▶ [PASSAGE TO READ]:
Baby Boomers are known for their penchant for spending. They were not hesitant to take on debt to enhance their lifestyles as they built successful careers and accumulated assets.
The post-financial crisis Baby Boomer retiree is constantly rethinking how to direct discretionary dollars or their “fun” money.
I recognize and document the changes I observe: There’s a deliberate thought process behind discretionary spending. The mindset is a clear path to personal enrichment and a generous nature when it comes to providing knowledge and positive experiences to those they love.
Here are a few of the more interesting random observations:
“We crave memories.”
A majority of Baby Boomers are directing discretionary dollars toward experiences, especially with close friends and former business associates. They would rather focus on creating memories. The desire to make large-scale expensive purchases is on a very noticeable decrease.
There’s a passion for atypical trips – wine tours in exotic locations, extended-stay vacation spots, off the beaten-path locales where time is made for conversation. Physical and mental challenges are important, too. Hiking, skiing, scuba diving, mountain climbing are high up on the bucket list. Learning new skills like painting or ethnic cooking have replaced a desire to own goods. If anything, Baby Boomers are releasing the shackles of material goods and downsizing.
And they’re on to something: Research by Elizabeth Dunn and Michael Norton, authors of the book “Happy Money: The Science of Smarter Spending,” outline how spending money on experiences can stretch “happiness bucks.” Memories outlive the short-term excitement of a purchase like new automobile.
An emerging trend has been the growing demand for off-site wine storage venues. Here, Boomers with a passion for wine can house their inventory in a climate-controlled environment and have access to comfortable lounges to share their collections with friends and others who share their passion. Those who participate in this activity advise me it’s more about socializing and the overall experience than the wine.
“We seek self-awareness.”
Baby Boomers are passionate about learning more about themselves and willing to spend money to do it. Much of their mental resources and daily hours were spent building long, stressful careers and raising families. Several have expressed to me how much they regret not spending more time going further down a spiritual path. An increasing share of the discretionary budget is being directed toward classes, books and travel that result in methods of heightened self-awareness and inner wellness.
Boomers have experienced hardship within their households; they know of immediate family members and close friends who have gone through difficult financial episodes. Striving for inner peace and ostensibly communicating what they’ve learned with others is of greater important than showing off new, expensive toys.
“We want to share with family.”

▶ [TASK SET]:
1/ In the piece on how Baby Boomer retirees spend discretionary money, who are the authors of "Happy Money: The Science of Smarter Spending"?
2/ Resume the piece on Baby Boomer discretionary spending after its final line and continue writing it.

▶ [SUPPLIED MATERIAL]:

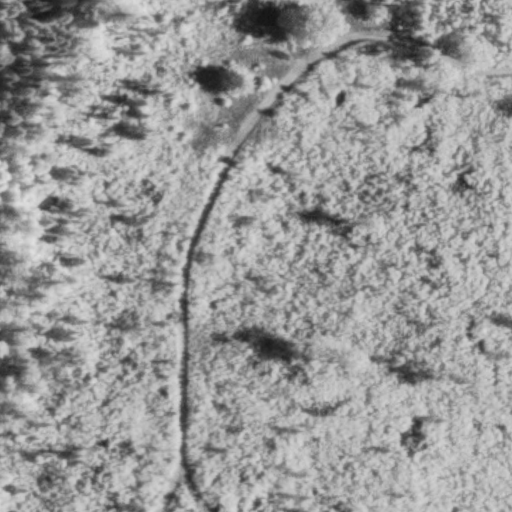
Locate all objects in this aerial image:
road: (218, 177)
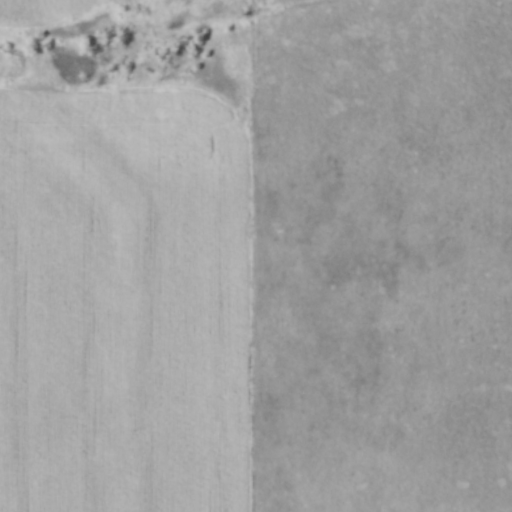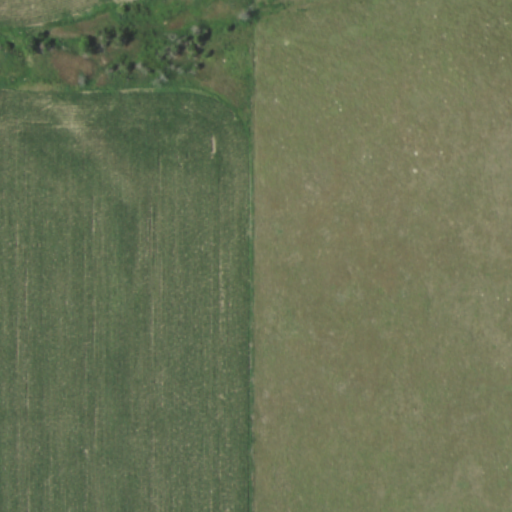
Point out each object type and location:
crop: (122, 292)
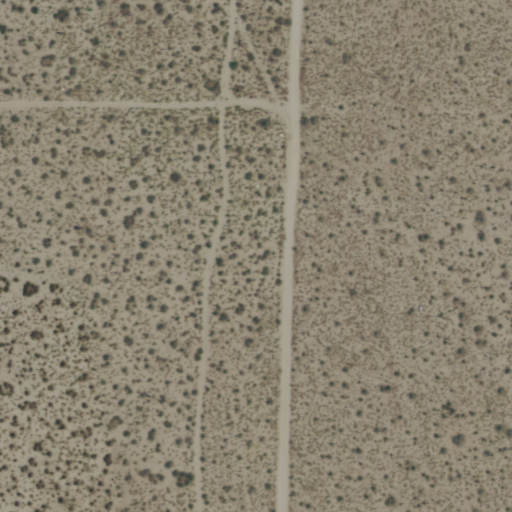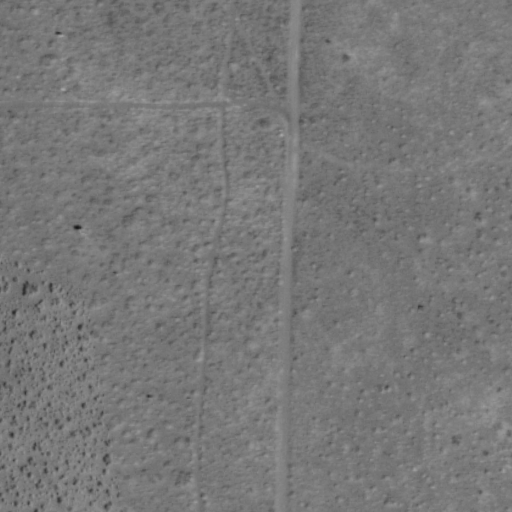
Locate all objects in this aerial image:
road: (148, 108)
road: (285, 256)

* * *

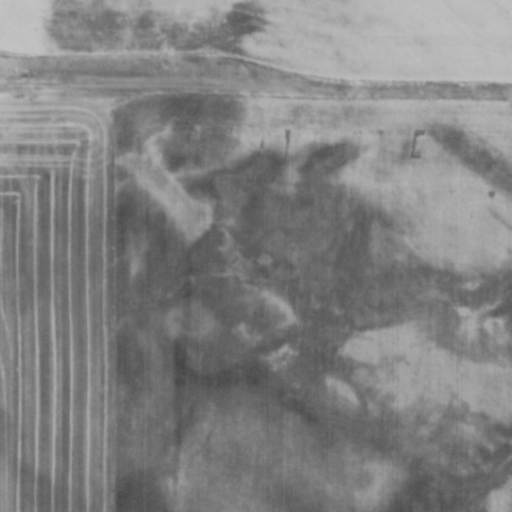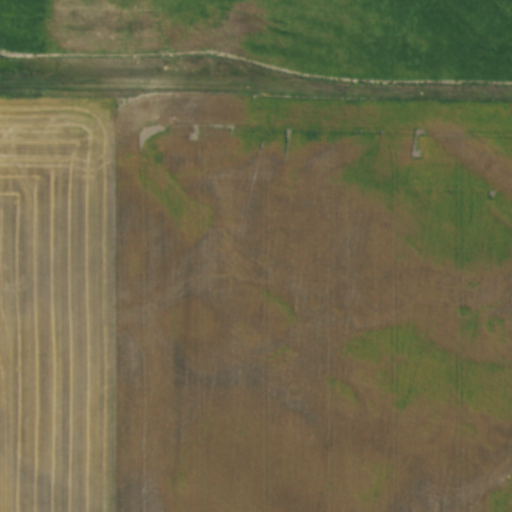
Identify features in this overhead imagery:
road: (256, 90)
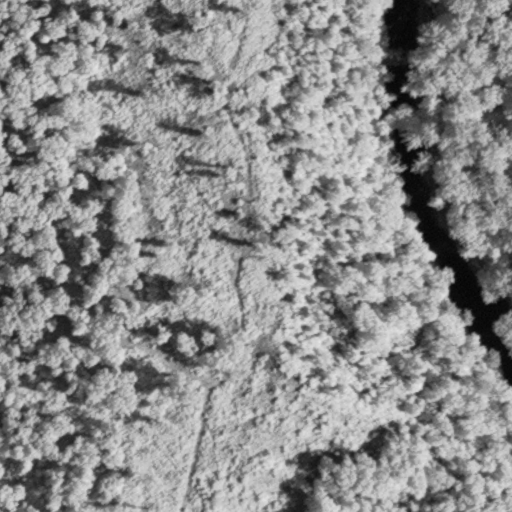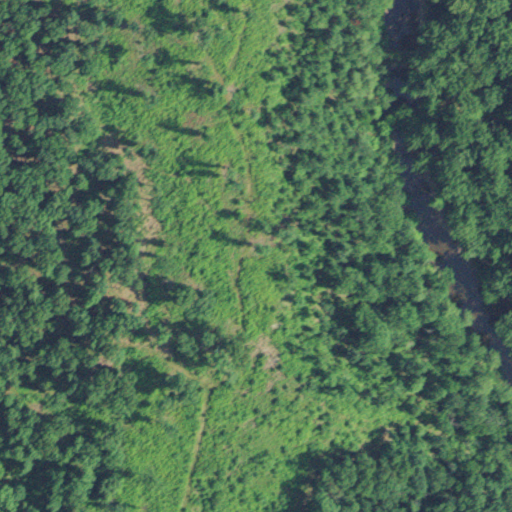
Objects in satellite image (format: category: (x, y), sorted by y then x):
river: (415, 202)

▶ [TASK-BY-TASK ANSWERS]:
1/ Elizabeth Dunn and Michael Norton.

2/
The Boomer desire to leave a big inheritance is not a priority. The trend is to share the wealth in retirement, especially through activities that include family. The addition of travel with children and grandchildren is a popular goal and from a financial planning perspective, has morphed from a want or wish to a strong need.
They’re called “multigenerational vacations.” Whether cruises, theme parks, or scenic road trips, a strong desire exists for Baby Boomers to be travel partners with loved ones. And picking up the tab for the group is not a concern. They possess a desire to etch good memories in the minds of their families and to actively participate in the fun. They seek to leave a strong presence after death. A living legacy.
Boomers are readily sharing newfound hobbies with family. For those on a more limited budget in retirement, pre-scheduled gatherings to show off cooking skills are popular. Any activity that creates an opportunity to bond with family (and they don’t need to be over-the-top expensive) is approached with the same energy retired Boomers applied to building careers and businesses.
“We are collectors of unique items.”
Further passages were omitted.